*AVAILABLE DATA*:
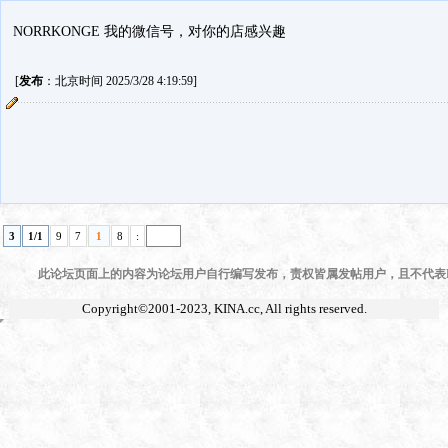
NORRKONGE 我的微信号，对你的店感兴趣
[
发布
：北京时间 2025/3/28 4:19:59]
3
1/1
9
7
1
8
:
此论坛页面上的内容为论坛用户自行编写发布，责权皆属发帖用户，且不代表KI
Copyright©2001-2023,
KINA.cc
, All rights reserved.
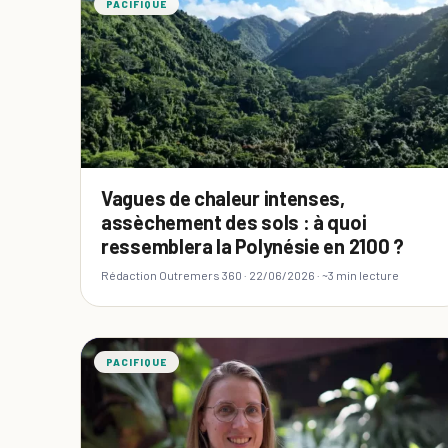
PACIFIQUE
Vagues de chaleur intenses,
assèchement des sols : à quoi
ressemblera la Polynésie en 2100 ?
Rédaction Outremers 360 ·
22/06/2026
· ~3 min lecture
PACIFIQUE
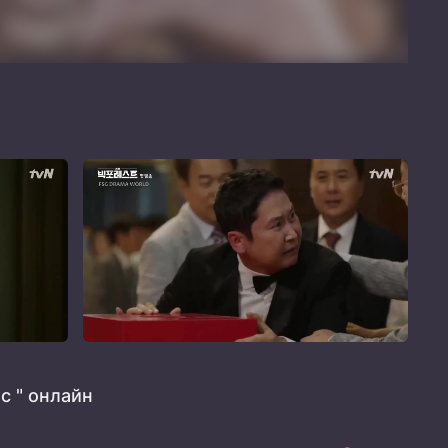
с " онлайн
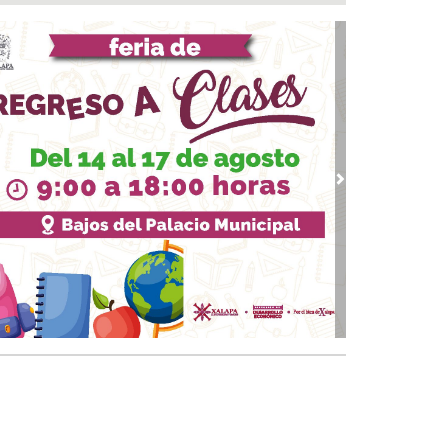
r 2026
 07, 2026 / 23:36
marcha trabajos de rehabilitación en avenida
de Noviembre; habrá reducción a un carril
 07, 2026 / 22:31
 Andrés Tuxtla alista su Festival Internacional
Globos de Papel
 07, 2026 / 20:42
vious
Next
calde Samuel Acosta inaugura la calle
ambilias en El Tejar
 07, 2026 / 19:00
s de 120 elementos de seguridad refuerzan
rativos vs rodadas de motociclistas en Boca
 Río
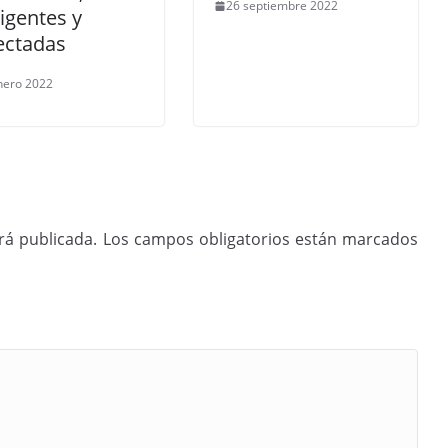
26 septiembre 2022
ligentes y
ectadas
nero 2022
rá publicada.
Los campos obligatorios están marcados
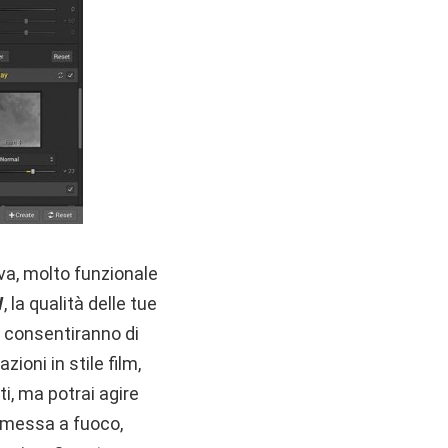
va, molto funzionale
W
, la qualità delle tue
i consentiranno di
azioni in stile film,
i, ma potrai agire
, messa a fuoco,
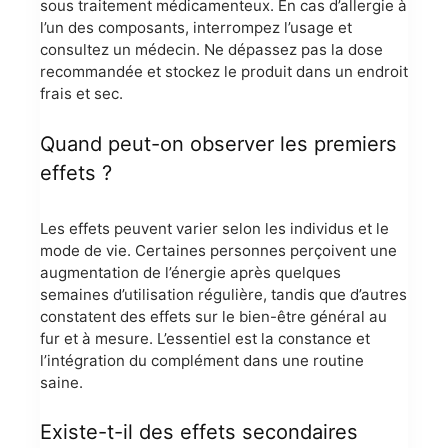
sous traitement médicamenteux. En cas d’allergie à
l’un des composants, interrompez l’usage et
consultez un médecin. Ne dépassez pas la dose
recommandée et stockez le produit dans un endroit
frais et sec.
Quand peut-on observer les premiers
effets ?
Les effets peuvent varier selon les individus et le
mode de vie. Certaines personnes perçoivent une
augmentation de l’énergie après quelques
semaines d’utilisation régulière, tandis que d’autres
constatent des effets sur le bien-être général au
fur et à mesure. L’essentiel est la constance et
l’intégration du complément dans une routine
saine.
Existe-t-il des effets secondaires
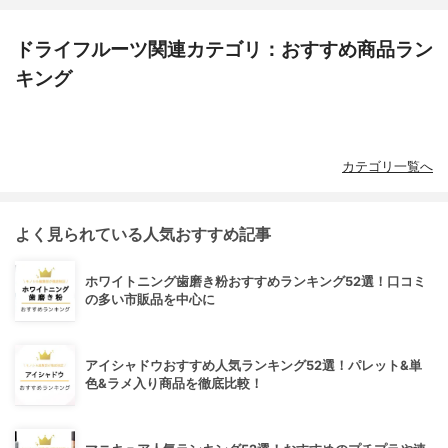
ドライフルーツ関連カテゴリ：おすすめ商品ラン
キング
カテゴリ一覧へ
よく見られている人気おすすめ記事
ホワイトニング歯磨き粉おすすめランキング52選！口コミ
の多い市販品を中心に
アイシャドウおすすめ人気ランキング52選！パレット&単
色&ラメ入り商品を徹底比較！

*ASSIGNMENT*:
Reproduce the material above with every occurrence of "PACIFIQUE" switched to "OCÉANIE", leaving everything else unchanged, and omit the pictures from your answer.

*SOLUTION TO THE EXERCISE*:
NORRKONGE 我的微信号，对你的店感兴趣
[
发布
：北京时间 2025/3/28 4:19:59]
3
1/1
9
7
1
8
:
此论坛页面上的内容为论坛用户自行编写发布，责权皆属发帖用户，且不代表KI
Copyright©2001-2023,
KINA.cc
, All rights reserved.
OCÉANIE
Vagues de chaleur intenses,
assèchement des sols : à quoi
ressemblera la Polynésie en 2100 ?
Rédaction Outremers 360 ·
22/06/2026
· ~3 min lecture
OCÉANIE
с " онлайн
r 2026
 07, 2026 / 23:36
marcha trabajos de rehabilitación en avenida
de Noviembre; habrá reducción a un carril
 07, 2026 / 22:31
 Andrés Tuxtla alista su Festival Internacional
Globos de Papel
 07, 2026 / 20:42
vious
Next
calde Samuel Acosta inaugura la calle
ambilias en El Tejar
 07, 2026 / 19:00
s de 120 elementos de seguridad refuerzan
rativos vs rodadas de motociclistas en Boca
 Río
26 septiembre 2022
ligentes y
ectadas
nero 2022
rá publicada.
Los campos obligatorios están marcados
va, molto funzionale
W
, la qualità delle tue
i consentiranno di
azioni in stile film,
i, ma potrai agire
, messa a fuoco,
sous traitement médicamenteux. En cas d’allergie à
l’un des composants, interrompez l’usage et
consultez un médecin. Ne dépassez pas la dose
recommandée et stockez le produit dans un endroit
frais et sec.
Quand peut-on observer les premiers
effets ?
Les effets peuvent varier selon les individus et le
mode de vie. Certaines personnes perçoivent une
augmentation de l’énergie après quelques
semaines d’utilisation régulière, tandis que d’autres
constatent des effets sur le bien-être général au
fur et à mesure. L’essentiel est la constance et
l’intégration du complément dans une routine
saine.
Existe-t-il des effets secondaires
ドライフルーツ関連カテゴリ：おすすめ商品ラン
キング
カテゴリ一覧へ
よく見られている人気おすすめ記事
ホワイトニング歯磨き粉おすすめランキング52選！口コミ
の多い市販品を中心に
アイシャドウおすすめ人気ランキング52選！パレット&単
色&ラメ入り商品を徹底比較！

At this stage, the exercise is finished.